Democrats have said they will do everything they can to prolong this confirmation, many announcing they won’t attend any hearings or meetings. Let’s dive into who Trump nominated.

Amy Coney Barrett is an originalist. This means she interprets the Constitution for how it was originally written and intended to be interpreted. She also is publicly anti-LGBT, pro-life, pro-2nd Amendment, and other things. This will cause many Supreme Court rulings to be overturned. Roe v. Wade can be overturned if she is confirmed, as her confirmation would solidify a 6-3 conservative majority on the bench. This also would see the Affordable Care Act declared unconstitutional, as the Supreme Court is deciding the fate of it a week after the election. With Barrett being anti-LGBT, her confirmation will surely see the protections and rights of LGBT individuals revoked.

This being said, the November 3rd election will be one for the books. Trump has publicly stated he would not agree to a peaceful transition of power if he would lose to Joe Biden. He also has said he expects many of the results to be sued and challenged. Ultimately, if this happened, having a 6-3 conservative majority could ensure Trump remains president regardless of the results.

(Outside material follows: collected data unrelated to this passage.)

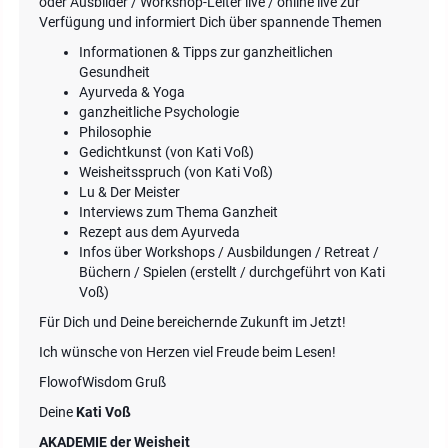
oder Ausbilder / Workshop-Leiter live / online live zur
Verfügung und informiert Dich über spannende Themen
Informationen & Tipps zur ganzheitlichen
Gesundheit
Ayurveda & Yoga
ganzheitliche Psychologie
Philosophie
Gedichtkunst (von Kati Voß)
Weisheitsspruch (von Kati Voß)
Lu & Der Meister
Interviews zum Thema Ganzheit
Rezept aus dem Ayurveda
Infos über Workshops / Ausbildungen / Retreat /
Büchern / Spielen (erstellt / durchgeführt von Kati
Voß)
Für Dich und Deine bereichernde Zukunft im Jetzt!
Ich wünsche von Herzen viel Freude beim Lesen!
FlowofWisdom Gruß
Deine
Kati Voß
AKADEMIE der Weisheit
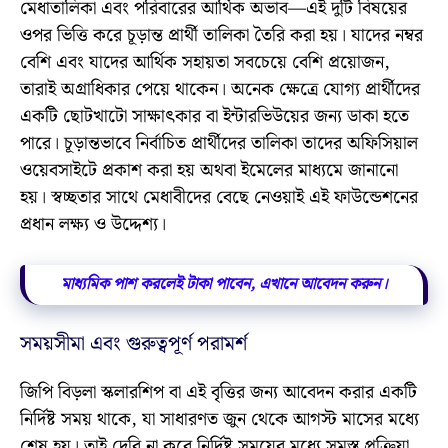
মেধাতালিকা এবং পরিবারের আর্থিক অভাব—এই দুটি বিষয়ের
ওপর ভিত্তি করে চূড়ান্ত প্রার্থী তালিকা তৈরি করা হয়। যাদের নম্বর
বেশি এবং যাদের আর্থিক সহায়তা সবচেয়ে বেশি প্রয়োজন,
তারাই অগ্রাধিকার পেয়ে থাকেন। অনেক ক্ষেত্রে যোগ্য প্রার্থীদের
একটি ছোটখাটো সাক্ষাৎকার বা ইন্টারভিউয়ের জন্য ডাকা হতে
পারে। চূড়ান্তভাবে নির্বাচিত প্রার্থীদের তালিকা তাদের অফিসিয়াল
ওয়েবসাইটে প্রকাশ করা হয় অথবা ইমেলের মাধ্যমে জানানো
হয়। স্বচ্ছতার সাথে মেধাবীদের বেছে নেওয়াই এই ফাউন্ডেশনের
প্রধান লক্ষ্য ও উদ্দেশ্য।
মাধ্যমিক পাশ করলেই টাকা পাবেন, এখানে আবেদন করুন।
সময়সীমা এবং গুরুত্বপূর্ণ পরামর্শ
জিপি বিড়লা স্কলারশিপ বা এই
বৃত্তির জন্য আবেদন করার একটি
নির্দিষ্ট সময় থাকে, যা সাধারণত জুন থেকে আগস্ট মাসের মধ্যে
শেষ হয়। তাই দেরি না করে নির্দিষ্ট সময়ের মধ্যে সমস্ত প্রক্রিয়া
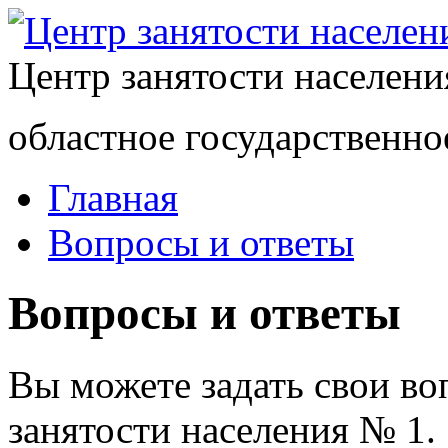
Центр занятости населен
областное государственно
Главная
Вопросы и ответы
Вопросы и ответы
Вы можете задать свои в
занятости населения № 1.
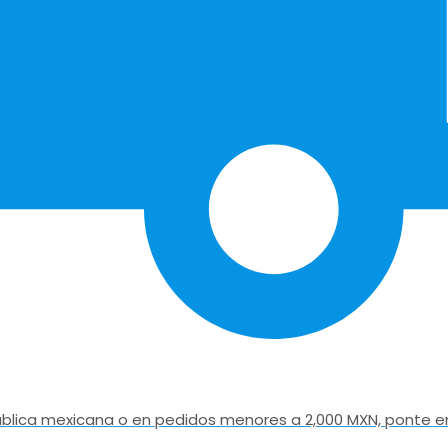
epública mexicana o en pedidos menores a 2,000 MXN, ponte e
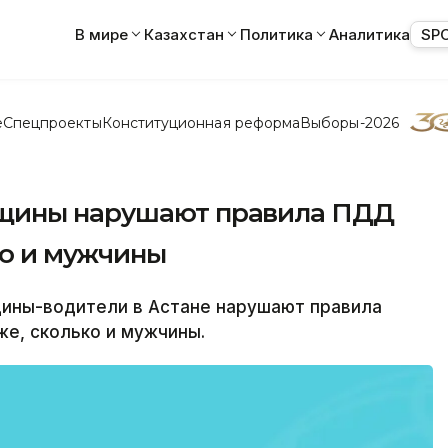
В мире
Казахстан
Политика
Аналитика
SP
е
Спецпроекты
Конституционная реформа
Выборы-2026
щины нарушают правила ПДД
ко и мужчины
ины-водители в Астане нарушают правила
е, сколько и мужчины.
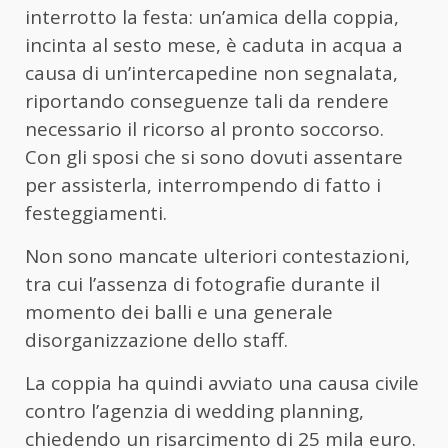
interrotto la festa: un’amica della coppia,
incinta al sesto mese, è caduta in acqua a
causa di un’intercapedine non segnalata,
riportando conseguenze tali da rendere
necessario il ricorso al pronto soccorso.
Con gli sposi che si sono dovuti assentare
per assisterla, interrompendo di fatto i
festeggiamenti.
Non sono mancate ulteriori contestazioni,
tra cui l’assenza di fotografie durante il
momento dei balli e una generale
disorganizzazione dello staff.
La coppia ha quindi avviato una causa civile
contro l’agenzia di wedding planning,
chiedendo un risarcimento di 25 mila euro.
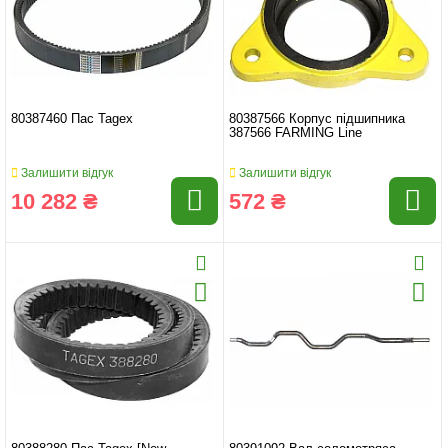
80387460 Пас Tagex
80387566 Корпус підшипника
387566 FARMING Line
Залишити відгук
Залишити відгук
10 282 ₴
572 ₴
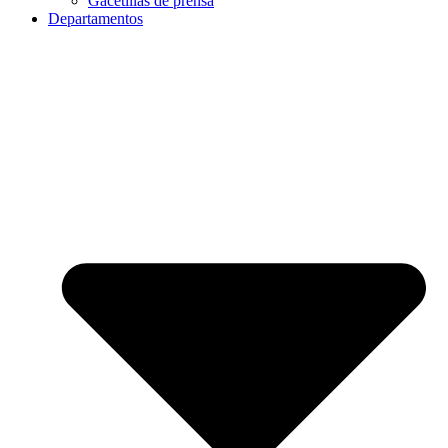
Gacetillas de prensa
Departamentos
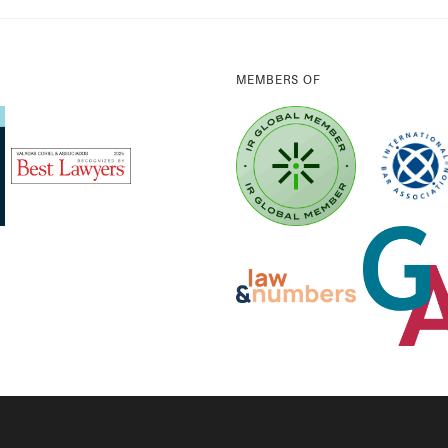
MEMBERS OF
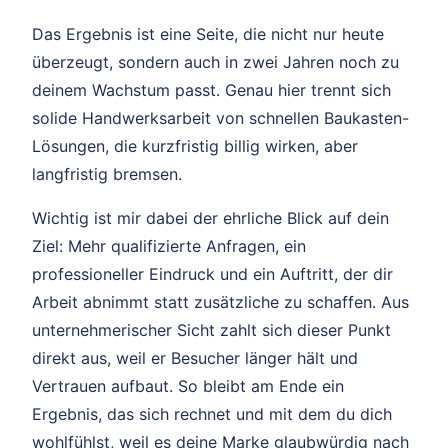
Das Ergebnis ist eine Seite, die nicht nur heute
überzeugt, sondern auch in zwei Jahren noch zu
deinem Wachstum passt. Genau hier trennt sich
solide Handwerksarbeit von schnellen Baukasten-
Lösungen, die kurzfristig billig wirken, aber
langfristig bremsen.
Wichtig ist mir dabei der ehrliche Blick auf dein
Ziel: Mehr qualifizierte Anfragen, ein
professioneller Eindruck und ein Auftritt, der dir
Arbeit abnimmt statt zusätzliche zu schaffen. Aus
unternehmerischer Sicht zahlt sich dieser Punkt
direkt aus, weil er Besucher länger hält und
Vertrauen aufbaut. So bleibt am Ende ein
Ergebnis, das sich rechnet und mit dem du dich
wohlfühlst, weil es deine Marke glaubwürdig nach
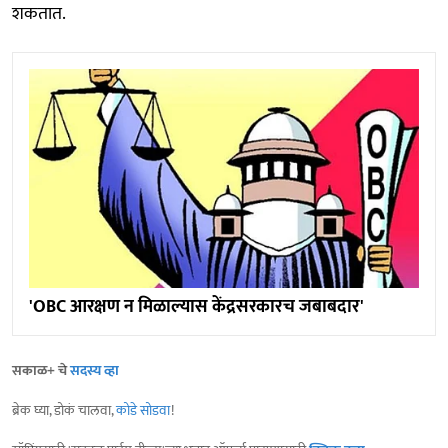
शकतात.
'OBC आरक्षण न मिळाल्यास केंद्रसरकारच जबाबदार'
सकाळ+ चे
सदस्य व्हा
ब्रेक घ्या, डोकं चालवा,
कोडे सोडवा
!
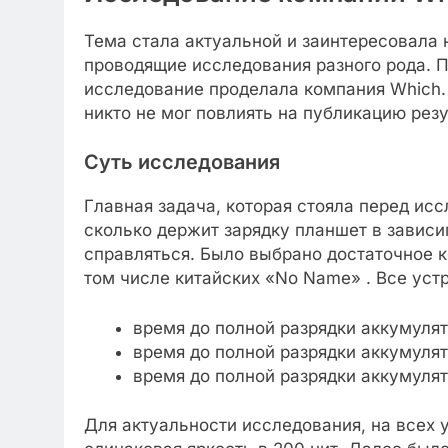
Тема стала актуальной и заинтересовала н
проводящие исследования разного рода. П
исследование проделала компания Which. 
никто не мог повлиять на публикацию рез
Суть исследования
Главная задача, которая стояла перед исс
сколько держит зарядку планшет в зависи
справляться. Было выбрано достаточное к
том числе китайских «No Name» . Все устр
время до полной разрядки аккумулят
время до полной разрядки аккумулят
время до полной разрядки аккумулят
Для актуальности исследования, на всех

All in all, confirming Amy Coney Barrett could end up being one of the worst things to happen to America and the Supreme Court. Along with this, her nomination has also ushered in a newfound voice from Democrats to advocate their stance on Healthcare and their viewpoint of changing the high court. House Democrats have already proposed a bill to set term limits, which might require constitutional change.

As November 3rd gets closer, it is pivotal that Americans exercise their right to vote. Regardless of party, make sure you vote. Whether this be early, by mail, or on election day. A lot is at stake this election season, and the outcome of this Supreme Court nomination could prove vital in whether we stay a democracy, or become a fascist dictatorship.